Rather than replying, Ark Royal lets out an acknowledging grin as she picks up the glass of cool whisky and brings it up to her nose. She then breathes in the freezing aromas of flowers and smoky, zesty, sweet lemon sherbet, spices, and refreshing yellow fruits. And then comes the tasting, it is a hugely complex whisky with bold yet elegantly combined flavours. With ice, the Ardbeg Ten is transformed into a fruity floral, sweet single malt with the taste of lemon and vanilla cheesecake out of all things.
"With ice, because it tones down the peat dominance compared to when you drink it neat, you notice a lot sweeter barley maltiness, right? It is also easier for someone like you as well." Viola helpfully adds as Ark Royal's brain processes the quite frankly enigmatic and perplexing chameleon of a whisky.
The KANSEN savors the drink bit by bit, ultimately finding herself captivated by the seriously deep malt for serious whisky lovers.
"Alright, I'll bite." Ark Royal lets out a contented, hot sigh. "Next time, I'll drink this neat."
Viola smiles warmly as the KANSEN continues to savor her whisky. For some reason, the sight of a tall lady in a Victorian-era suit enjoying a cool glass is more than enough to make the bartender's day a good one. Any bartender worth a damn, no matter how powerful or well-connected they are, enjoys serving a good drink to a good guest the most.

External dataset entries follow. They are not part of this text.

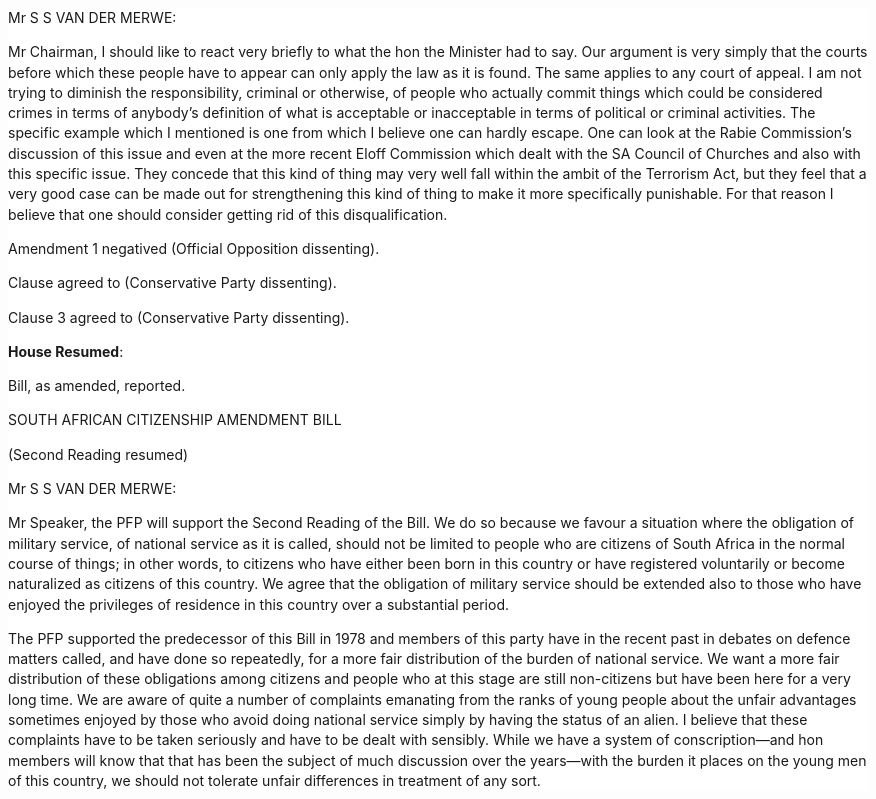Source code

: </speech>

<speech by="#van_der_merwe">

<from>Mr <person refersTo="hansard_za">S S VAN DER MERWE</person>:</from>

<p>Mr Chairman, I should like to react very briefly to what the hon the Minister had to say. Our argument is very simply that the courts before which these people have to appear can only apply the law as it is found. The same applies to any court of appeal. I am not trying to diminish the responsibility, criminal or otherwise, of people who actually commit things which could be considered crimes in terms of anybody&#x2019;s definition of what is acceptable or inacceptable in terms of political or criminal activities. The specific example which I mentioned is one from which I believe one can hardly escape. One can look at the Rabie Commission&#x2019;s discussion of this issue and even at the more recent Eloff Commission which dealt with the SA Council of Churches and also with this specific issue. They concede that this kind of thing may very well fall within the ambit of the Terrorism Act, but they feel that a very good case can be made out for strengthening this kind of thing to make it more specifically punishable. For that reason I believe that one should consider getting rid of this disqualification.</p>

<p>Amendment 1 negatived (Official Opposition dissenting).</p>

<p>Clause agreed to (Conservative Party dissenting).</p>

<p>Clause 3 agreed to (Conservative Party dissenting).</p>

</speech>

<p><b>House Resumed</b>:</p>

<p>Bill, as amended, reported.</p>

</debateSection>

<debateSection name="#south_african_citizenship_amendment_bill">

<heading>SOUTH AFRICAN CITIZENSHIP AMENDMENT BILL</heading>

<summary>(Second Reading resumed)</summary>

<speech by="#van_der_merwe">

<from>Mr <person refersTo="hansard_za">S S VAN DER MERWE</person>:</from>

<p>Mr Speaker, the PFP will support the Second Reading of the Bill. We do so because we favour a situation where the obligation of military service, of national service as it is called, should not be limited to people who are citizens of South Africa in the normal course of things; in other words, to citizens who have either been born in this country or have registered voluntarily or become naturalized as citizens of this country. We agree that the obligation of military service should be extended also to those who have enjoyed the privileges of residence in this country over a substantial period.</p>

<p>The PFP supported the predecessor of this Bill in 1978 and members of this party have in the recent past in debates on defence matters called, and have done so repeatedly, for a more fair distribution of the burden of national service. We want a more fair distribution of these obligations among citizens and people who at this stage are still non-citizens but have been here for a very long time. We are aware of quite a number of complaints emanating from the ranks of young people about the unfair advantages sometimes enjoyed by those who avoid doing national service simply by having the status of an alien. I believe that these complaints have to be taken seriously and have to be dealt with <span class="col_3281-3282" refersTo="page_0313"/>sensibly. While we have a system of conscription&#x2014;and hon members will know that that has been the subject of much discussion over the years&#x2014;with the burden it places on the young men of this country, we should not tolerate unfair differences in treatment of any sort.</p>
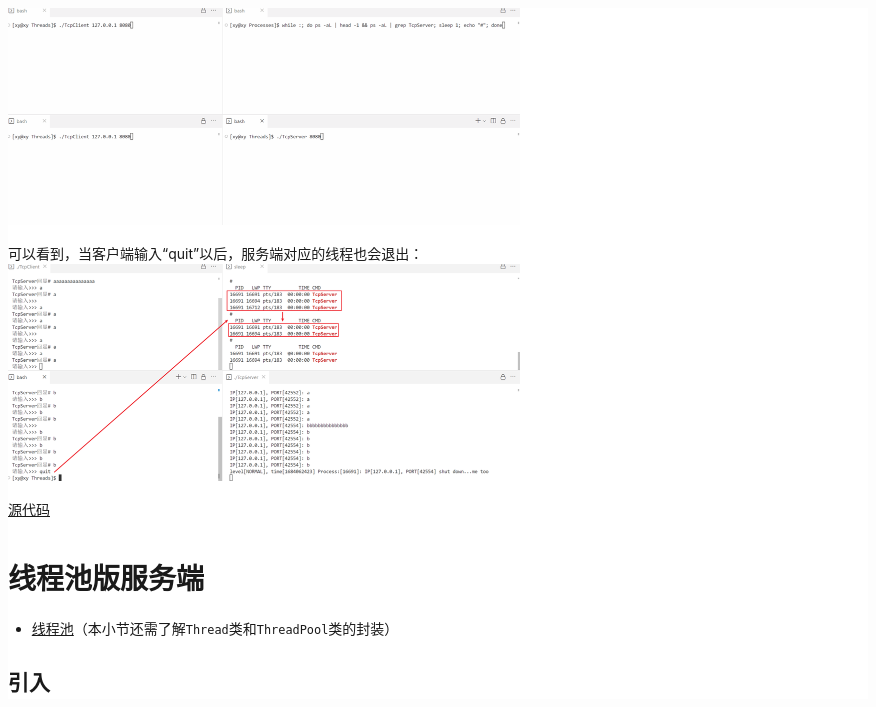<img src="./.网络编程：TCP socket.IMG/tcp_server_threads1.gif" alt="tcp_server_threads1" style="zoom:50%;" />

可以看到，当客户端输入“quit”以后，服务端对应的线程也会退出：
<img src="./.网络编程：TCP socket.IMG/image-20230514191019974.png" alt="image-20230514191019974" style="zoom:50%;" />

[源代码](https://gitee.com/shawyxy/2023-linux/tree/main/TcpSocket/Threads)

# 线程池版服务端

- [线程池](https://blog.csdn.net/m0_63312733/article/details/130396163?spm=1001.2014.3001.5502)（本小节还需了解`Thread`类和`ThreadPool`类的封装）

## 引入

"Say, when will Ein reach her Master again? I'd better see her livestream soon, or else I will lose it with all the commentaries about the Emperor slamming the Chaos Gods silly. Who the hell would even watch that brawl anyway?" Ark Royal nods, making a conscious decision to ignore the ongoing battle still being broadcast on the TV.
Viola puts a finger beneath her chin as her closed-eyes gaze to point unknown. "Huhm... it should be any moment now. You should see Ein's livestream shortly."

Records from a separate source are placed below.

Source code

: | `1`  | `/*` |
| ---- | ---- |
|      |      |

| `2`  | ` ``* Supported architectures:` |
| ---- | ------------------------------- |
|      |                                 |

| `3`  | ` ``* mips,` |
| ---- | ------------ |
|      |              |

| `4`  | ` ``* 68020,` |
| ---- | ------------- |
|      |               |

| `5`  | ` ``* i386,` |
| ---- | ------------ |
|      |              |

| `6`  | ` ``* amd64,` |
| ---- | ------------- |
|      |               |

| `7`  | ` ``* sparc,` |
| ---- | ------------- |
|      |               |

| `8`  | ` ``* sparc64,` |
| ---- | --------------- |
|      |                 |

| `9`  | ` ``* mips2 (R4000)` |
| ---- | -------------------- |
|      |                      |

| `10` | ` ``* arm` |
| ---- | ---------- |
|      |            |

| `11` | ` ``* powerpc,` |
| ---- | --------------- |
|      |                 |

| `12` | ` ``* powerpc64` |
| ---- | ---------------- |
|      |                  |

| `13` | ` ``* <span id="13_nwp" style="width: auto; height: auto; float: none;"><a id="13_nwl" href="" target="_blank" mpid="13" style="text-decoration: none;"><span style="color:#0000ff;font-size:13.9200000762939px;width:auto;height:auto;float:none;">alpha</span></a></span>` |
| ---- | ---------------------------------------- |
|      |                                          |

"Urgh... Thank God." Ark Royal says with a relieved sigh.
Viola giggles at this. "Your God is busy being a sports commentator, my dear. And for what it's worth, some people pay Yahweh good money to see the Emperor in action."
"... Do I even want to know why a supposedly dead Goddess needs the money for?" Ark Royak deadpans.

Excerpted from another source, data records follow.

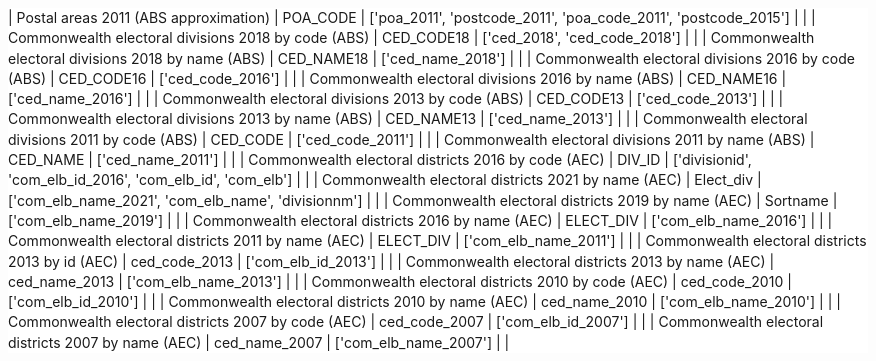 | Postal areas 2011 (ABS approximation)                                                                    | POA_CODE        | ['poa_2011', 'postcode_2011', 'poa_code_2011', 'postcode_2015']                                                    |                                          |
| Commonwealth electoral divisions 2018 by code (ABS)                                                      | CED_CODE18      | ['ced_2018', 'ced_code_2018']                                                                                      |                                          |
| Commonwealth electoral divisions 2018 by name (ABS)                                                      | CED_NAME18      | ['ced_name_2018']                                                                                                  |                                          |
| Commonwealth electoral divisions 2016 by code (ABS)                                                      | CED_CODE16      | ['ced_code_2016']                                                                                                  |                                          |
| Commonwealth electoral divisions 2016 by name (ABS)                                                      | CED_NAME16      | ['ced_name_2016']                                                                                                  |                                          |
| Commonwealth electoral divisions 2013 by code (ABS)                                                      | CED_CODE13      | ['ced_code_2013']                                                                                                  |                                          |
| Commonwealth electoral divisions 2013 by name (ABS)                                                      | CED_NAME13      | ['ced_name_2013']                                                                                                  |                                          |
| Commonwealth electoral divisions 2011 by code (ABS)                                                      | CED_CODE        | ['ced_code_2011']                                                                                                  |                                          |
| Commonwealth electoral divisions 2011 by name (ABS)                                                      | CED_NAME        | ['ced_name_2011']                                                                                                  |                                          |
| Commonwealth electoral districts 2016 by code (AEC)                                                      | DIV_ID          | ['divisionid', 'com_elb_id_2016', 'com_elb_id', 'com_elb']                                                         |                                          |
| Commonwealth electoral districts 2021 by name (AEC)                                                      | Elect_div       | ['com_elb_name_2021', 'com_elb_name', 'divisionnm']                                                                |                                          |
| Commonwealth electoral districts 2019 by name (AEC)                                                      | Sortname        | ['com_elb_name_2019']                                                                                              |                                          |
| Commonwealth electoral districts 2016 by name (AEC)                                                      | ELECT_DIV       | ['com_elb_name_2016']                                                                                              |                                          |
| Commonwealth electoral districts 2011 by name (AEC)                                                      | ELECT_DIV       | ['com_elb_name_2011']                                                                                              |                                          |
| Commonwealth electoral districts 2013 by id (AEC)                                                        | ced_code_2013   | ['com_elb_id_2013']                                                                                                |                                          |
| Commonwealth electoral districts 2013 by name (AEC)                                                      | ced_name_2013   | ['com_elb_name_2013']                                                                                              |                                          |
| Commonwealth electoral districts 2010 by code (AEC)                                                      | ced_code_2010   | ['com_elb_id_2010']                                                                                                |                                          |
| Commonwealth electoral districts 2010 by name (AEC)                                                      | ced_name_2010   | ['com_elb_name_2010']                                                                                              |                                          |
| Commonwealth electoral districts 2007 by code (AEC)                                                      | ced_code_2007   | ['com_elb_id_2007']                                                                                                |                                          |
| Commonwealth electoral districts 2007 by name (AEC)                                                      | ced_name_2007   | ['com_elb_name_2007']                                                                                              |                                          |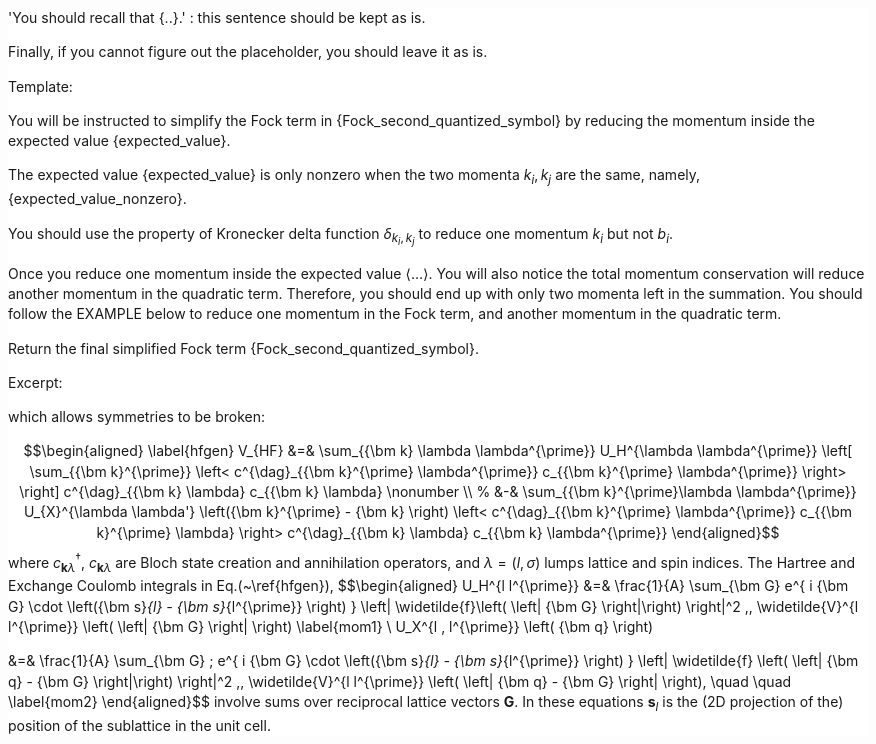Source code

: 'You should recall that {..}.' : this sentence should be kept as is.

Finally, if you cannot figure out the placeholder, you should leave it as is.

Template:

 You will be instructed to simplify the Fock term in {Fock\_second\_quantized\_symbol} by reducing the momentum inside the expected value {expected\_value}.

The expected value {expected\_value} is only nonzero when the two momenta $k_i,k_j$ are the same, namely, {expected\_value\_nonzero}.

You should use the property of Kronecker delta function $\delta_{{k_i,k_j}}$ to reduce one momentum $k_i$ but not $b_i$.

Once you reduce one momentum inside the expected value $\langle\dots\rangle$. You will also notice the total momentum conservation will reduce another momentum in the quadratic term. Therefore, you should end up with only two momenta left in the summation.
You should follow the EXAMPLE below to reduce one momentum in the Fock term, and another momentum in the quadratic term.  

Return the final simplified Fock term {Fock\_second\_quantized\_symbol}.
 

 Excerpt:

 which allows symmetries to be broken:

$$\begin{aligned}
\label{hfgen}
V_{HF} &=& \sum_{{\bm k} \lambda \lambda^{\prime}} U_H^{\lambda \lambda^{\prime}}
\left[ \sum_{{\bm k}^{\prime}}
\left<  c^{\dag}_{{\bm k}^{\prime} \lambda^{\prime}} c_{{\bm k}^{\prime} \lambda^{\prime}} \right>  \right]
c^{\dag}_{{\bm k} \lambda} c_{{\bm k} \lambda}   \nonumber  \\  %
&-& \sum_{{\bm k}^{\prime}\lambda \lambda^{\prime}} U_{X}^{\lambda \lambda'}
\left({\bm k}^{\prime} - {\bm k} \right)
\left<  c^{\dag}_{{\bm k}^{\prime} \lambda^{\prime}} c_{{\bm k}^{\prime} \lambda} \right>
c^{\dag}_{{\bm k} \lambda} c_{{\bm k} \lambda^{\prime}} 
\end{aligned}$$
where $c^{\dag}_{{\bm k} \lambda}$, $c_{{\bm k} \lambda}$ are Bloch state creation and 
annihilation operators, and $\lambda = (l,\sigma)$ lumps lattice and spin indices. 
The Hartree and Exchange Coulomb integrals in Eq.(~\ref{hfgen}), 
$$\begin{aligned}
U_H^{l l^{\prime}} &=&  \frac{1}{A} \sum_{\bm G} e^{ i {\bm G} \cdot \left({\bm s}_{l} - {\bm s}_{l^{\prime}} \right) } 
\left| \widetilde{f}\left( \left| {\bm G}   \right|\right) \right|^2 \,\, \widetilde{V}^{l l^{\prime}} \left( \left|  {\bm G}   \right|  \right)  \label{mom1}
\\
U_X^{l \, l^{\prime}} \left( {\bm q} \right)  

&=& \frac{1}{A} \sum_{\bm G} \; e^{  i {\bm G} \cdot \left({\bm s}_{l} - {\bm s}_{l^{\prime}} \right) } 
\left| \widetilde{f} \left( \left| {\bm q}  -  {\bm G}  \right|\right) \right|^2 \,\, \widetilde{V}^{l l^{\prime}}
\left( \left|  {\bm q} - {\bm G}  \right|  \right), \quad \quad   \label{mom2}
\end{aligned}$$
involve sums over reciprocal lattice vectors ${\bm G}$.
In these equations ${\bm s}_l$ is the (2D projection of the) position of the sublattice in the unit cell.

Viola shrugs with a smile. "Apparently, Yahweh runs out of money to buy some Gunplas that she has been eyeing. For the uninitiated they are basically robot model kits."
Ark Royal sighs even harder at this information. "I seriously didn't need to hear that, Viola... I need my emotional support Ein to counteract all of this... Chaos."
Viola pats Ark Royal's on the shoulder as she slums forward. "You'll live."